O preço do Indicador do Boi Gordo/CEPEA, apontou uma grande valorização nos preços, movimento recupera as perdas da semana. Sendo assim, os preços da arroba do boi gordo na média paulista saltaram de R$ 338,20/@ para o valor de R$ 343,10/@, com isso o boi gordo acumula uma alta positiva neste mês de 1,96%, ou seja, uma valorização de R$ 5,00/@ na comparação diária. Confira o gráfico abaixo!

Sendo assim, em São Paulo, o valor médio para o animal terminado apresentou uma média geral a R$ 336,79/@, na terça-feira (25/01), conforme dados informados no aplicativo da Agrobrazil. Já a praça de Goiás teve média de R$ 334,06/@, seguido por Mato Grosso Sul com valor de R$ 313,83@. E em Mato Grosso, a média fechou cotada a R$ 331,91/@.

O movimento de poucas negociações concretizadas, ajudam na manutenção dos preços da arroba em patamares elevados. As cotações dos bovinos destinados ao abate não tiveram alterações quando comparadas ao fechamento do dia anterior (24/1). Portanto, boi, vaca e novilha gordos estão precificados em R$337,00/@, R$306,00/@ e R$325,00/@, preços brutos e a prazo.

Mais um dia de equilíbrio no mercado do boi gordo, isso por que ao mesmo tempo que a oferta se apresenta de maneira curta, a demanda não dá sinais de que pode aumentar muito seu padrão de consumo. Já na B3, o contrato com vencimento para fev/22 encerrou o dia cotado a R$ 341,55/@, sem grandes variações no comparativo diário.

Na região Norte, os frigoríficos conseguem exercer maior pressão sobre os pecuaristas. Já as exportações seguem em bom nível, configurando uma importante base de sustentação para os preços da arroba.

Exportações

Além a baixa disponibilidade de boiada pronta para abater, o ritmo acelerado das exportações brasileiras de carne bovina contribui para a estabilidade os preços da arroba nas praças pecuárias brasileiras.
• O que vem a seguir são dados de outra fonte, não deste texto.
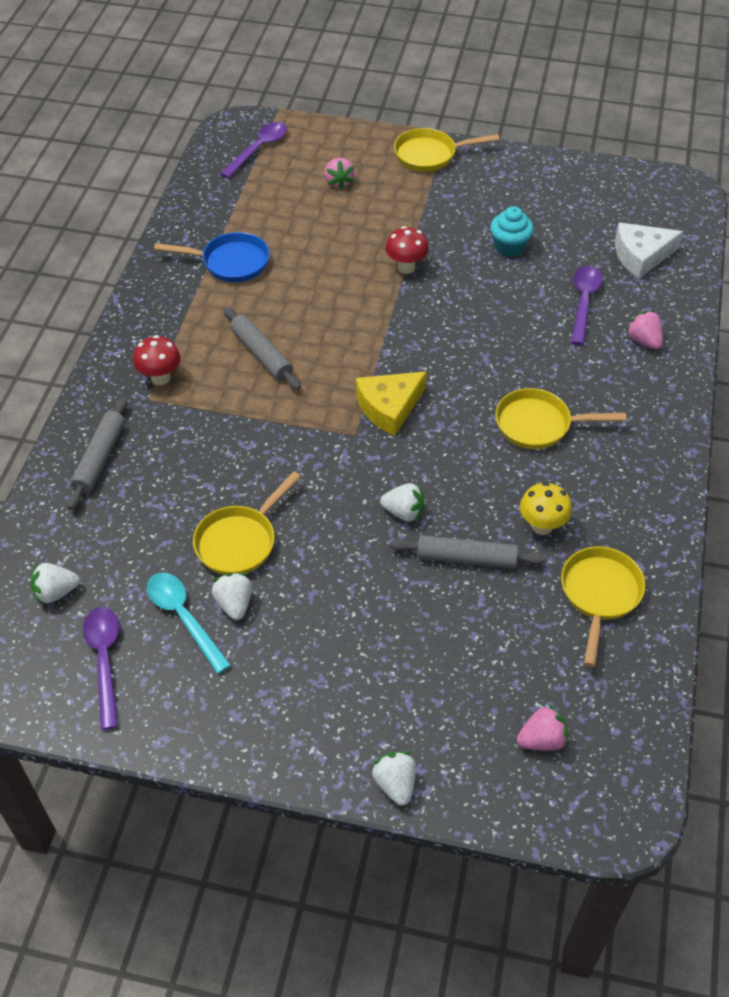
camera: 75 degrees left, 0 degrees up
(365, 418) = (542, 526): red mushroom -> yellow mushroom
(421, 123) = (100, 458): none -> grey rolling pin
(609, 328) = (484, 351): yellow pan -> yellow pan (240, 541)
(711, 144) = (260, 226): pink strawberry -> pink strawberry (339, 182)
Nos primeiros 15 dias úteis de janeiro, o Brasil exportou 107,4 mil toneladas de carne bovina in natura, segundo dados da Secretaria de Comércio Exterior (Secex). O volume alcançado até agora já ultrapassou a quantidade embarcada em todo o mês de janeiro do ano passado, de 107,3 mil toneladas.

Ao comparar a média diária do mês atual, de 7,1 mil toneladas, com o resultado observado no mesmo mês do ano anterior (5,3 mil toneladas/dia), o volume está 33,5% maior. Segundo cálculos da Agrifato, são necessárias apenas mais 10 mil toneladas exportadas para superar o recorde histórico do mês de janeiro.

Foto Divulgação

Em receita, até o momento, as vendas externas da proteína bovina no mês corrente consolidam uma receita de US$ 554,71 milhões, restando pouco menos de US$ 8 milhões para também bater o patamar histórico para um mês de janeiro.
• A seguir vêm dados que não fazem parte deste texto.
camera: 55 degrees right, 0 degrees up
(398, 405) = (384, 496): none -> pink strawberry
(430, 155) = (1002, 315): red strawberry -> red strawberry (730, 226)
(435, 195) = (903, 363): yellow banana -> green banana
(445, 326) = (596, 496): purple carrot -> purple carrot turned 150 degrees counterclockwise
Com o dólar reduzindo no comparativo mensal, a alta do preço médio da carne bovina embarcada pelo Brasil cessou e se manteve estável em US$ 5,16 mil/t. Porém, o preço atual da proteína brasileira in natura é 14,4% superior ao valor pago em igual período de 2021, de acordo com dados da Secex.
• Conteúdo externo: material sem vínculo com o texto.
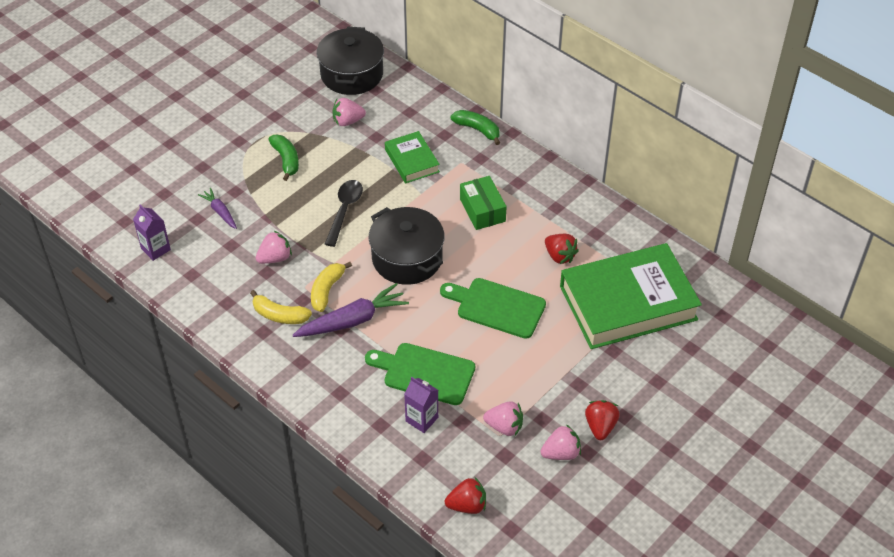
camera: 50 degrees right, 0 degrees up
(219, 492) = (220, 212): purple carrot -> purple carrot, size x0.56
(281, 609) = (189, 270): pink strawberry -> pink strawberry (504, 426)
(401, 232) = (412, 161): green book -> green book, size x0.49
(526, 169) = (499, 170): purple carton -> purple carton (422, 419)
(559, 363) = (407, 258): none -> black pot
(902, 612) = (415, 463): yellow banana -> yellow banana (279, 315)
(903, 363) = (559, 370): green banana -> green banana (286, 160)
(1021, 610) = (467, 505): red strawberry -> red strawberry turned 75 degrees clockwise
Giro do Boi Gordo pelo Brasil

  • Com isso, em São Paulo, Capital, a referência para a arroba do boi ficou em R$ 340, ante R$ 341 na segunda-feira.
  • Em Dourados (MS), a arroba foi indicada em R$ 319, estável.
  • Em Cuiabá, o valor foi de R$ 316, estável.
  • Em Uberaba, Minas Gerais, preços a R$ 340 por arroba, contra R$ 335.
  • Em Goiânia, Goiás, a indicação foi de R$ 320 para a arroba do boi gordo, contra R$ 322.

Atacado

O mercado atacadista registrou preços mais baixos para a carne bovina nesta terça-feira. Segundo Iglesias, o ambiente de negócios ainda sugere pela continuidade deste movimento no curto prazo. “O consumidor brasileiro não parece capaz de absorver novos reajustes da carne bovina no varejo. O perfil do consumo no início do ano com a descapitalização do consumidor é fator importante. Nesse ambiente a migração para proteínas mais acessíveis acontece de maneira recorrente”, disse Iglesias.

Assim, o quarto traseiro foi precificado a R$ 23,50 por quilo, queda de R$ 0,80. O quarto dianteiro foi cotado a R$ 15,80 por quilo, queda de R$ 0,10. A ponta de agulha cedeu em torno de R$ 0,50, recuando ao patamar de R$ 14,50 por quilo.